## Brano estratto
Parlavi poc’anzi di tempi. Quasi tutti i protagonisti nel film si trovano come in un perenne inseguimento, e quindi in uno sfasamento, un po’ esistenziale. Le figure femminili alle prese con una maternità problematica, che si vorrebbe ma non c’è (come nel caso di Maja), o che c’è ma è problematica (nel caso di Angela). O, parlando dei loro mariti, Vincenzo che cerca di fare il padre quando non può più farlo, e Sabino che lotta per tenere unita la sua famiglia. Tutti inseguono affannosamente la rispettiva normalità. È un inseguimento che oggi più che mai ci vede perdenti?

Mi sono chiesto tante volte: cos’è la normalità? Per il mio modo di pensare la normalità ha significato fare una vita contenuta, anche in relazione ai pensieri, desideri e richieste che pensavo di poter avere. Per famiglie come quelle di Vincenzo e Sabino cos’è la normalità? Che cos’è la normalità per i rampolli di un imprenditore? Che cos’è la normalità per quei poveri cristi che sono costretti a stare anni nei campi di prigionia nordafricani, pagando l’ira di dio per sperare di poter salire su un barcone dopo essere stati violentati e torturati? Cos’è la normalità per esseri umani diversi? La normalità alla quale aspirano Sabino, Angela, Maja e Vincenzo è una normalità fatta dell’essenziale della loro storia. E cioè avere un lavoro normale, dignitoso, che gli permetta di arrivare a fine mese e di mantenere la macchina – pur molto malridotta – che possiedono, così come di mandare il bambino a scuola di danza. Quella stessa scuola di danza che poi diventa un lusso, e che non si possono più permettere.

## Istruzioni di lavoro
A. Rispondi alle domande seguenti sul brano sul film, una per riga:
(i) Quale figura femminile vorrebbe una maternità che non c'è?
(ii) Per che cosa lotta Sabino?
(iii) Quale spesa per il bambino diventa un lusso che non ci si può più permettere?
B. Trascrivi dal brano sul film il passaggio che inizia con le parole "Parlavi poc’anzi di" e si ferma dopo "ci vede perdenti?".
C. Per favore, prosegui il brano sul film partendo da dopo l'ultima frase riportata.

## Contenuto dei dati

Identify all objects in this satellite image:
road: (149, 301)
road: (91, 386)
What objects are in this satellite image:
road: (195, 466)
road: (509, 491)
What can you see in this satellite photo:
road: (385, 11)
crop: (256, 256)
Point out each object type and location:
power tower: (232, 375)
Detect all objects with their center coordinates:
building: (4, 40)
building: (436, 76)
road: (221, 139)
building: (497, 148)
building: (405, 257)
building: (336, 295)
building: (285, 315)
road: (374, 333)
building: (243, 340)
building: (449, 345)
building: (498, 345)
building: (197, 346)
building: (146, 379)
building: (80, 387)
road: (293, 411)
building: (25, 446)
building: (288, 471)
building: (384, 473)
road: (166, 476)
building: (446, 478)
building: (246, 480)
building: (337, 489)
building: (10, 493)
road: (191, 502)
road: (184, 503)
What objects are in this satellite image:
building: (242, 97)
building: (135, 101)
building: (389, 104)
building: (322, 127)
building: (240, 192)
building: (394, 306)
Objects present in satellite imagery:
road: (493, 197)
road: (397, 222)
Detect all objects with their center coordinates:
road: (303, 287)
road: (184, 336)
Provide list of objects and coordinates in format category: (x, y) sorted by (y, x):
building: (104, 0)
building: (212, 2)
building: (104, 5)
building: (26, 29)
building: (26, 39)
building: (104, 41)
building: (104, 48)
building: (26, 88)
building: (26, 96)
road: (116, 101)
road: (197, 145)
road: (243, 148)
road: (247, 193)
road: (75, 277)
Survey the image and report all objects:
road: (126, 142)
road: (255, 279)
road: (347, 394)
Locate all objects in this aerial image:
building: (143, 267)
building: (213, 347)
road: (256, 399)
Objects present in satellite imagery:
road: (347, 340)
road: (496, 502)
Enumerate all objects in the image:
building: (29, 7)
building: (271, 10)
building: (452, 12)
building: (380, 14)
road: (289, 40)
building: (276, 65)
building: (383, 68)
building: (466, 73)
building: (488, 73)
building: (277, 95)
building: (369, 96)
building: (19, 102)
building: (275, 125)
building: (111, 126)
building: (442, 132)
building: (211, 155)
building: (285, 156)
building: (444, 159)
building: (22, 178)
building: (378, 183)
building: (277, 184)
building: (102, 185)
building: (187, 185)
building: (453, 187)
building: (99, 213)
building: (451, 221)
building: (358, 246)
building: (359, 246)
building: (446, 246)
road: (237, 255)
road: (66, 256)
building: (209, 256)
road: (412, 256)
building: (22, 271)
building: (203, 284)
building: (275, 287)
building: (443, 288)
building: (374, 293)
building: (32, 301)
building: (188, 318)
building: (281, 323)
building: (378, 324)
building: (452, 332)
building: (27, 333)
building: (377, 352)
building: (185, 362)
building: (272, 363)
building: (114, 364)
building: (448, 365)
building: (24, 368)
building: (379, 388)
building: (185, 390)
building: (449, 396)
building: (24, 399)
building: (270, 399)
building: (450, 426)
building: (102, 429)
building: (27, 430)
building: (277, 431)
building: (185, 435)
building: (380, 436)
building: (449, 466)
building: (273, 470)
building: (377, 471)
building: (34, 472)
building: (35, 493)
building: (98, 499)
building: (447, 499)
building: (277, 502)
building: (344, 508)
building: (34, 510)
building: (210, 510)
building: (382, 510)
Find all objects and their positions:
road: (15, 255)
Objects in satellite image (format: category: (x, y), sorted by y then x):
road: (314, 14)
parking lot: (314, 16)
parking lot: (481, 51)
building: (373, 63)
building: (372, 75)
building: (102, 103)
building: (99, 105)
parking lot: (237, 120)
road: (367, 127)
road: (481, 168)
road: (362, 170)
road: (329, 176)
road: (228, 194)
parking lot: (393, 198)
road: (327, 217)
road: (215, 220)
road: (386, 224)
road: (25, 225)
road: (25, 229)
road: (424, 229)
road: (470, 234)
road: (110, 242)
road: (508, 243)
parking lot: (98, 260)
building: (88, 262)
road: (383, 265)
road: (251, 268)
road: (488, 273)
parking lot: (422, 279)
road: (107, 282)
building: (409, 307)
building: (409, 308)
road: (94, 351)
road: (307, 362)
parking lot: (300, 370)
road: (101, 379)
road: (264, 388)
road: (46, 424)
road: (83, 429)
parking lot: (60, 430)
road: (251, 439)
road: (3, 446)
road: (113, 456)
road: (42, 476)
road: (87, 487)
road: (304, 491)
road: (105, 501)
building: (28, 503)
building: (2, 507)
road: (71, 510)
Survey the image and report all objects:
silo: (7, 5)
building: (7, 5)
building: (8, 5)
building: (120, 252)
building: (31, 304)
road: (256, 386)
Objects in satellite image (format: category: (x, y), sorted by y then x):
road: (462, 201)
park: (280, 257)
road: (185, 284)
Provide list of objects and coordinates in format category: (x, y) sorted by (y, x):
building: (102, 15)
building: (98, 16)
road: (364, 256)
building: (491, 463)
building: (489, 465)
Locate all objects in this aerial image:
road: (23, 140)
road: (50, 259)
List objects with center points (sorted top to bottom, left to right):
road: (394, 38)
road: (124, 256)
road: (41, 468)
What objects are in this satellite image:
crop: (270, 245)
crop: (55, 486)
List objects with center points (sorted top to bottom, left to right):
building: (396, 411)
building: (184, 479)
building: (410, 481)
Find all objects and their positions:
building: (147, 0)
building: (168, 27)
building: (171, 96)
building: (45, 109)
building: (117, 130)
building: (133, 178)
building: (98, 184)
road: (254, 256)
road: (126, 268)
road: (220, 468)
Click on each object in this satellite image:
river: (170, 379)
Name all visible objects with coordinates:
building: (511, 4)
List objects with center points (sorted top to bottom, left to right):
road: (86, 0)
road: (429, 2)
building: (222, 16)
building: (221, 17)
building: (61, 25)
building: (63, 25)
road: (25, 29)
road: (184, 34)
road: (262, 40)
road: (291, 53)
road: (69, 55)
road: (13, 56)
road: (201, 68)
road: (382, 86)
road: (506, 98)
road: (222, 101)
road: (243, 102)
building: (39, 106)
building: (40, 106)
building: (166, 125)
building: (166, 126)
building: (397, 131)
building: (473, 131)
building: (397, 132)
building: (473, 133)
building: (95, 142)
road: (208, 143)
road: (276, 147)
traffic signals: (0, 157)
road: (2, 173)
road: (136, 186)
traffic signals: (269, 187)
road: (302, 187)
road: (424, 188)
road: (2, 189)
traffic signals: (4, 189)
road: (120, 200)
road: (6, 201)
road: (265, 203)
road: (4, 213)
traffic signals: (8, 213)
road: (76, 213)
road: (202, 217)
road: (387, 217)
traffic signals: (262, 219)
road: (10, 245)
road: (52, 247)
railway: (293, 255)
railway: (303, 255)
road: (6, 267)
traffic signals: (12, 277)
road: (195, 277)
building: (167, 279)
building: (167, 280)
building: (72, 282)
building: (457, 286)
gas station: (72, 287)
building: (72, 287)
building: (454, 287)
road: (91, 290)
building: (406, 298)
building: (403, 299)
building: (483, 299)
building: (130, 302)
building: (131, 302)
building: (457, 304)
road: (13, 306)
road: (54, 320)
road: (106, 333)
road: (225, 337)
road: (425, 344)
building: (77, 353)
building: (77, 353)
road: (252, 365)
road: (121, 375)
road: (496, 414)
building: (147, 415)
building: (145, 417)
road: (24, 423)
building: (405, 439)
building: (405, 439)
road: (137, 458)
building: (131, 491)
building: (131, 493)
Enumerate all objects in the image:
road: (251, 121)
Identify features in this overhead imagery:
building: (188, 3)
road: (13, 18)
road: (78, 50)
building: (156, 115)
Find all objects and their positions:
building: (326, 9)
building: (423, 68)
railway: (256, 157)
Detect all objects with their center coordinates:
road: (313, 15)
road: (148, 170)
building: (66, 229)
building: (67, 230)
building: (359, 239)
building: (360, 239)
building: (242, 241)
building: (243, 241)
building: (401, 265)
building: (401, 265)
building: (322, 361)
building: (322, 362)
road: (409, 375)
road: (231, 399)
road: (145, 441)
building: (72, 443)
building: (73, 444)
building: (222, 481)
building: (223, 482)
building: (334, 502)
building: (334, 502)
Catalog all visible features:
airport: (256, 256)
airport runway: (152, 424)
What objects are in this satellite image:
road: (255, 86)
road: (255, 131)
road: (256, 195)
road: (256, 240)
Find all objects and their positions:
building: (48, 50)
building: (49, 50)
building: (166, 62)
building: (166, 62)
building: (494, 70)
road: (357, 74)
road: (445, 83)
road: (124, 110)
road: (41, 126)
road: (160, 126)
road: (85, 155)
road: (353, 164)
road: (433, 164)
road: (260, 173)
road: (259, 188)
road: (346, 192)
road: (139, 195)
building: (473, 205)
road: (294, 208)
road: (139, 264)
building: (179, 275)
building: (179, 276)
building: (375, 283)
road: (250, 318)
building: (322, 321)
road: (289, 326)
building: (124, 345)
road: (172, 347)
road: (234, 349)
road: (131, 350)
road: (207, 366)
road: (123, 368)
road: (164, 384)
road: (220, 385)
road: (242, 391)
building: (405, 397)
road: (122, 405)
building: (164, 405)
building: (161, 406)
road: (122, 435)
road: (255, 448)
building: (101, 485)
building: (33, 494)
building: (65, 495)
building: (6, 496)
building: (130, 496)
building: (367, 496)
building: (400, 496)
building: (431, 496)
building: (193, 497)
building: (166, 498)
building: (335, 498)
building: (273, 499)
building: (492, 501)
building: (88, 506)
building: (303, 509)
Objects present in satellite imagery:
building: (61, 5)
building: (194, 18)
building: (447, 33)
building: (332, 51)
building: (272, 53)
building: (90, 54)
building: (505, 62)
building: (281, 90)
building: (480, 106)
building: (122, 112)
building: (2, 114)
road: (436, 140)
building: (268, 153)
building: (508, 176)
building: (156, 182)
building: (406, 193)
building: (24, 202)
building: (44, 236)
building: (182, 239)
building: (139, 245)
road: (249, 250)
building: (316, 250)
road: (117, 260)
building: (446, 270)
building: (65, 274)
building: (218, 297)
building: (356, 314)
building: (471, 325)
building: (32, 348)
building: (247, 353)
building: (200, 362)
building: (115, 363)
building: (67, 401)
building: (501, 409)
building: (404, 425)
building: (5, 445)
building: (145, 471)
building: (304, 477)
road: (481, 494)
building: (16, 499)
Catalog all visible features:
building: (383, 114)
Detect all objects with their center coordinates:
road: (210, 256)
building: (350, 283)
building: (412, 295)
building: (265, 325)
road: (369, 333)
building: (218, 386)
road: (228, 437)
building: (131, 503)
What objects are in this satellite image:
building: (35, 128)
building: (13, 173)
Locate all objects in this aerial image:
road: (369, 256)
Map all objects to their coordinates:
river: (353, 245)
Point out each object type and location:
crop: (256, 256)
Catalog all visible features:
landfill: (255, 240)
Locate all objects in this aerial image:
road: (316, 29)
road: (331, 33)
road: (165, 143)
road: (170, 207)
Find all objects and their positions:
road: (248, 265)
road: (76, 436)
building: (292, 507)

## Risposte ai compiti
A.
(i) Maja.
(ii) Per tenere unita la sua famiglia.
(iii) La scuola di danza.

B.
Parlavi poc’anzi di tempi. Quasi tutti i protagonisti nel film si trovano come in un perenne inseguimento, e quindi in uno sfasamento, un po’ esistenziale. Le figure femminili alle prese con una maternità problematica, che si vorrebbe ma non c’è (come nel caso di Maja), o che c’è ma è problematica (nel caso di Angela). O, parlando dei loro mariti, Vincenzo che cerca di fare il padre quando non può più farlo, e Sabino che lotta per tenere unita la sua famiglia. Tutti inseguono affannosamente la rispettiva normalità. È un inseguimento che oggi più che mai ci vede perdenti?

C.
Sabino e Vincenzo, e come loro tutti quelli che sono in condizioni di marginalità, sembrano dover rinunciare (anche fisicamente, in senso letterale) a qualcosa, pur di avere la possibilità di guadagnarsi un pezzo di normalità. Personalmente, credi che una simile traiettoria sia ormai inevitabile e consolidata, affinché questi individui riescano a giungere alla loro normalità?

Io considero questi personaggi dei lottatori vincenti, perché se consideriamo il luogo dal quale partono, o, per citare Stanislavskij, le loro “circostanze date”, ebbene loro partono praticamente  da sottoterra. “La rivincita”, questo titolo così ironico, cos’è? Cosa riescono ad ottenere questi personaggi? Soltanto la possibilità di tornare ad essere una famiglia unita, ma senza che ci sia una menzogna grossa dietro di loro. Fondamentalmente, per loro, quella normalità equivale ad avere un figlio. A pensarci bene, nella vicenda c’è un tale livello di assurdità che sa di tutto, meno che di “normalità”. Dopotutto, alla fine, vediamo sei persone in bilico su un parapetto, che non hanno risolto quasi nulla dei loro problemi economici. In ultima analisi la rivincita che questi lottatori ottengono, è il ritorno alla loro normalità, per quanto fittizia possa essere. È  una rivincita di niente, se non quella rivalsa nei confronti di chi vuole assolutamente abbatterli. Da un po’ di tempo si sente parlare di resilienza. Questa è davvero una storia di resilienza e resistenza. Di accettazione di compromessi. La necessità di dover rinunciare fa assolutamente parte dell’orizzonte di questi personaggi, e sfido chiunque: chi di noi non ha dovuto ingoiare bocconi anche amarissimi, pur di ottenere la propria normalità?

Michele Cipriani e Michele Venitucci in una scena di La rivincita
Michele Cipriani e Michele Venitucci in una scena di La rivincita

Ad un certo punto, nel film, uno dei malavitosi dice una frase che mi ha colpito molto: «Per la gente i morti sono un capitolo chiuso».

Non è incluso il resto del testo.